The remaining issues do not require protracted discussion. Deferring to the credibility determinations made by Supreme Court at the suppression hearing, there was ample evidence to uphold its determination that defendant was not in custody at the time he made an incriminating statement (see e.g. People v Winchell, 64 NY2d 826, 827 [1985]; People v Langlois, 17 AD3d 772, 773-774 [2005]; People v Kreydatus, 305 AD2d 935, 936 [2003], lv denied 100 NY2d 595 [2003]; People v MacGilfrey, 288 AD2d 554, 556 [2001], lv denied 97 NY2d 757 [2002]). It was not reversible error to admit evidence regarding gang activity, which provided necessary background information and for which Supreme Court gave the jury repeated cautionary instructions (see People v Williams, 28 AD3d 1005, 1008 [2006], lv denied 7 NY3d 819 [2006]; People v Oliver, 19 AD3d 512, 512-513 [2005], lv denied 5 NY3d 808 [2005]). Supreme Court acted within its discretion in permitting questioning on redirect regarding a statement made to an investigating officer which, although hearsay, was an area to which defense counsel had opened the door during cross-examination of that officer (see People v Massie, 2 NY3d 179, 184-185 [2004]; People v Melendez, 55 NY2d 445, 451 [1982]; People v Vazquez, 28 AD3d 1100, 1100-1101 [2006]; cf. People v Ryan, 17 AD3d 1, 5-6 [2005]). Finally, we are unpersuaded that it was improper to impose consecutive sentences (see People v Davis, 23 AD3d 833, 835 [2005], lv denied 6 NY3d 811 [2006]).

Mercure, J.P., Crew III, Carpinello and Kane, JJ., concur. Ordered that the judgment is affirmed.

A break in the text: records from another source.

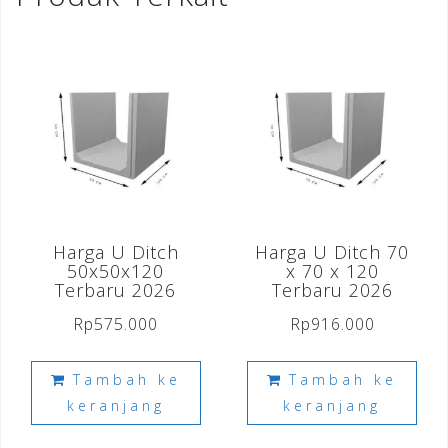
Harga U Ditch
Harga U Ditch 70
50x50x120
x 70 x 120
Terbaru 2026
Terbaru 2026
Rp
575.000
Rp
916.000
Tambah ke
Tambah ke
keranjang
keranjang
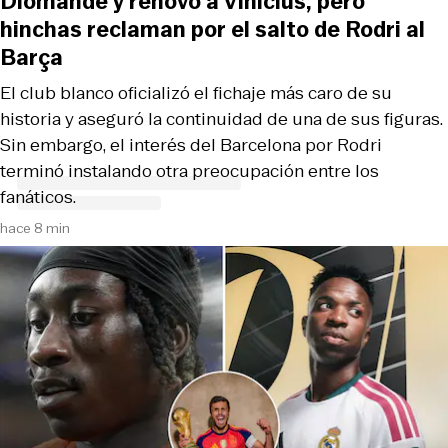
Diomande y renovó a Vinicius, pero
hinchas reclaman por el salto de Rodri al
Barça
El club blanco oficializó el fichaje más caro de su
historia y aseguró la continuidad de una de sus figuras.
Sin embargo, el interés del Barcelona por Rodri
terminó instalando otra preocupación entre los
fanáticos.
hace 8 min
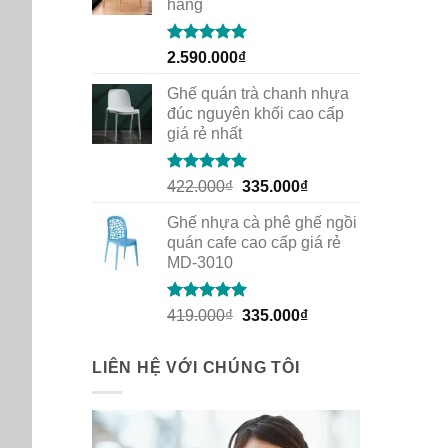
hàng
Rated
5.00
2.590.000
₫
out of 5
Ghế quán trà chanh nhựa
đúc nguyên khối cao cấp
giá rẻ nhất
Rated
5.00
Original
Current
422.000
₫
335.000
₫
out of 5
price
price
Ghế nhựa cà phê ghế ngồi
was:
is:
quán cafe cao cấp giá rẻ
422.000₫.
335.000₫.
MD-3010
Rated
5.00
Original
Current
419.000
₫
335.000
₫
out of 5
price
price
was:
is:
LIÊN HỆ VỚI CHÚNG TÔI
419.000₫.
335.000₫.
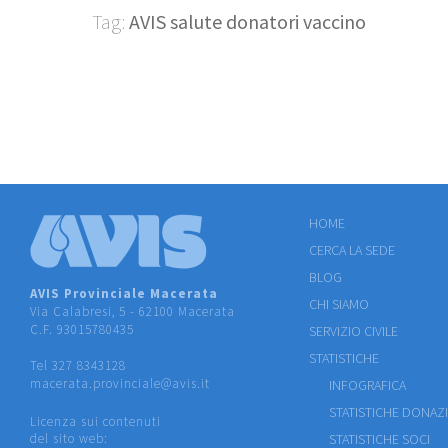
Tag:
AVIS salute donatori vaccino
HOME
CERCA LA SEDE
BLOG
AVIS Provinciale Macerata
CHI SIAMO
Via Calabresi, 5 - 62100 Macerata
C.F. 93015780435
SERVIZIO CIVILE
STATISTICHE
Tel 327 8343128
macerata.provinciale@avis.it
INFOGRAFICA
STATISTICHE DONAZ
Licenza sui contenuti
del sito web:
STATISTICHE SOCI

Footnote 1: The other individual involved in the shooting was tried separately and convicted of various crimes for his role. We recently affirmed that conviction (People v Davis, 23 AD3d 833 [2005], lv denied 6 NY3d 811 [2006]).

Footnote 2: We adopted this view in People v Parker (supra) and held that a defendant's disregard of the safety of a small number of innocent bystanders may constitute both recklessness and depraved indifference within the meaning of the statute despite strong proof of intent to kill (id. at 1163). Although the Court of Appeals subsequently called into question the continued validity of the above-quoted language in Suarez (see People v Feingold, supra at 295, 297 [stating that while constituting "circumstantial proof of depraved indifference," the fact that even "a large number of people were endangered does not mean that defendant was depravedly indifferent"]), the Court has expressly rejected the assertion that it has overruled Suarez (see People v Feingold, supra at 294 n 2). In our view, Parker and Suarez remain good law and provide support for the result herein.

Footnote 3: Supreme Court charged that the following two elements were necessary for a conviction of intentional murder:

"1. That on July [sic] 3, 2001, in Albany County, defendant, Sherrod Craft, personally or acting in concert with another caused the death of one Shakira Chambers.

"2. That he did so with the intent to cause the death of Shakira Chambers."

Footnote 4: Although defendant references a weight of the evidence argument only in the conclusion of his brief and does not otherwise argue such issue in the body of the brief, we nevertheless have weighed the evidence in the record and find his argument unpersuasive.